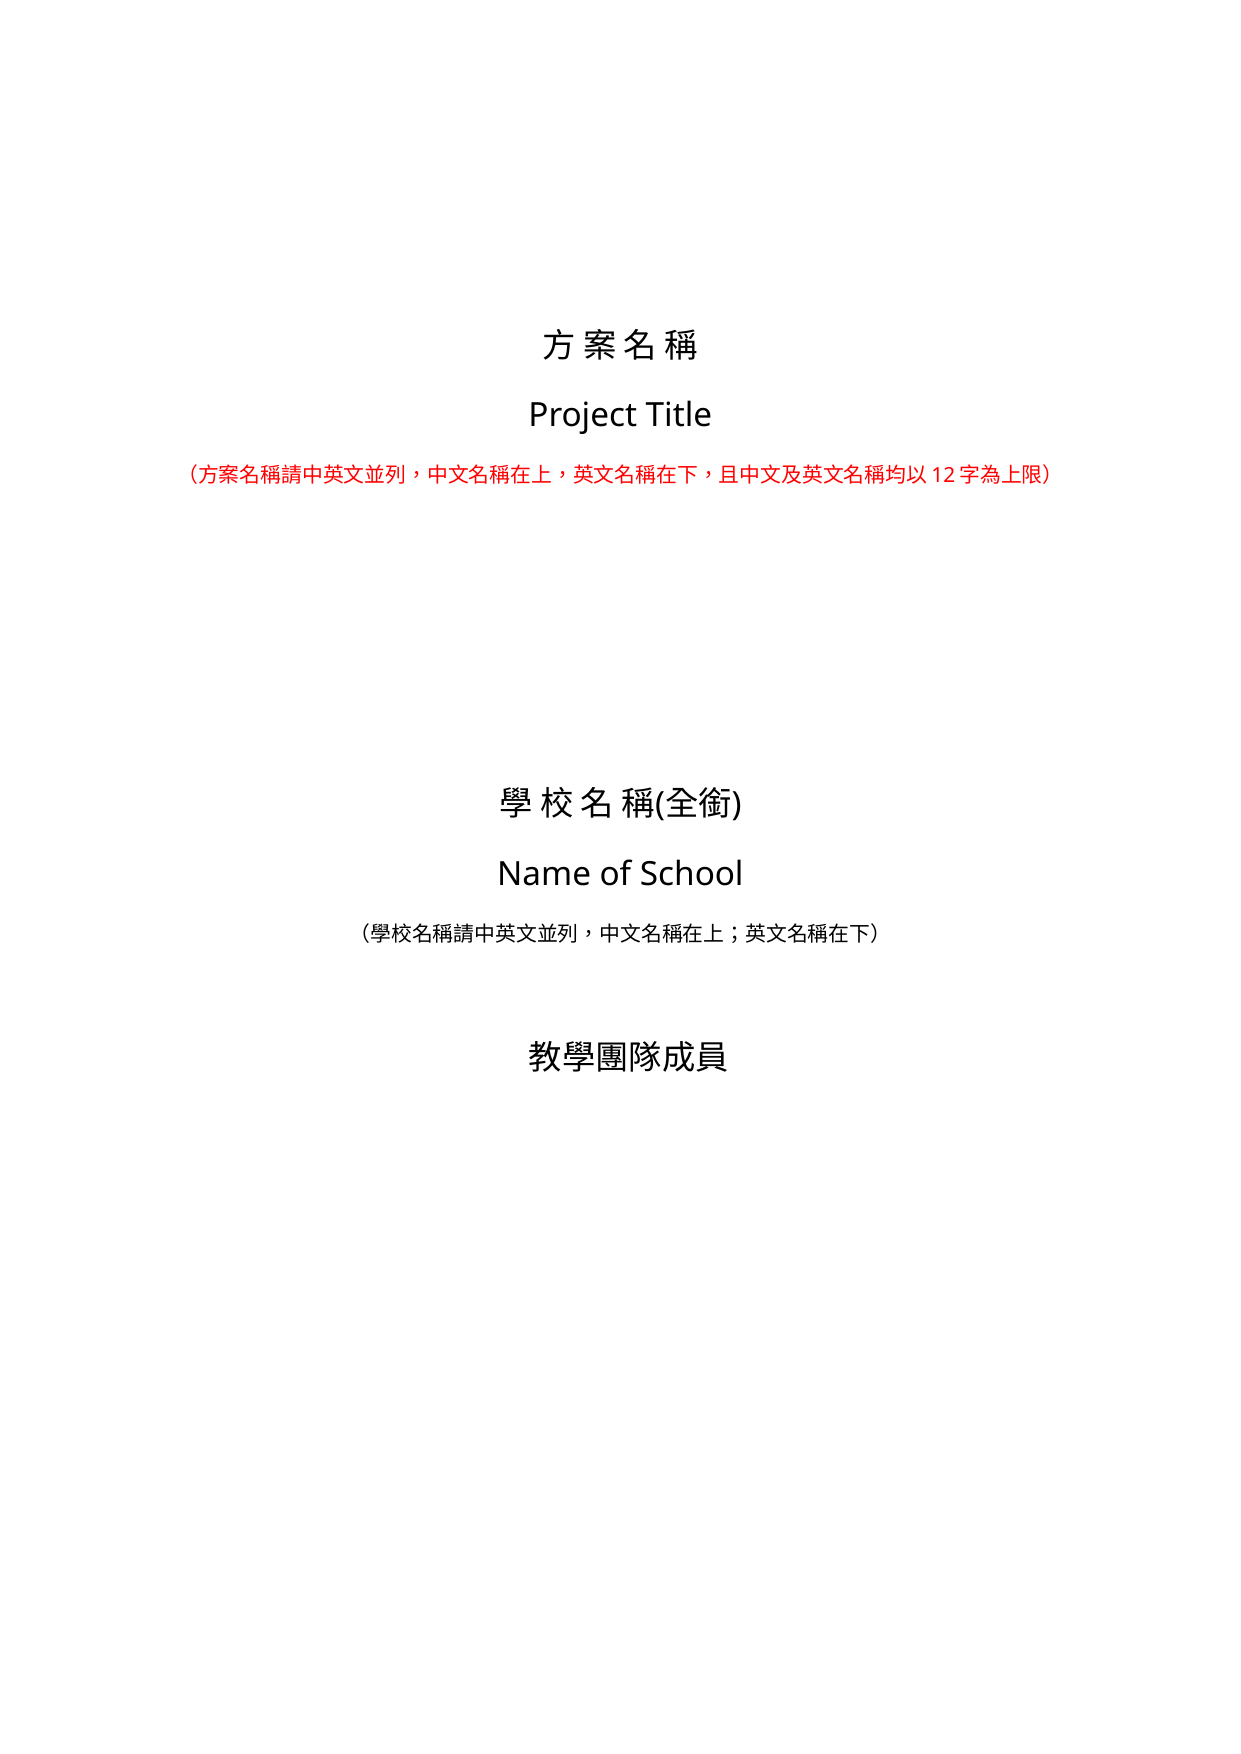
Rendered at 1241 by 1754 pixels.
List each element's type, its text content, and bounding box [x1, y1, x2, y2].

text 學 校 名 稱(全銜) [89, 777, 1152, 825]
text Project Title [89, 391, 1152, 436]
text （方案名稱請中英文並列，中文名稱在上，英文名稱在下，且中文及英文名稱均以12字為上限） [89, 459, 1152, 489]
text Name of School [89, 849, 1152, 895]
text （學校名稱請中英文並列，中文名稱在上；英文名稱在下） [89, 917, 1152, 948]
text 教學團隊成員 [89, 1031, 1152, 1079]
text 方 案 名 稱 [89, 318, 1152, 367]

**Exercise details:** Every record must be returned exactly. Leave its pictures out.

**Answer for this exercise:**
Rendered at 1241 by 1754 pixels.
List each element's type, its text content, and bounding box [x1, y1, x2, y2].

text 學 校 名 稱(全銜) [89, 777, 1152, 825]
text Project Title [89, 391, 1152, 436]
text （方案名稱請中英文並列，中文名稱在上，英文名稱在下，且中文及英文名稱均以12字為上限） [89, 459, 1152, 489]
text Name of School [89, 849, 1152, 895]
text （學校名稱請中英文並列，中文名稱在上；英文名稱在下） [89, 917, 1152, 948]
text 教學團隊成員 [89, 1031, 1152, 1079]
text 方 案 名 稱 [89, 318, 1152, 367]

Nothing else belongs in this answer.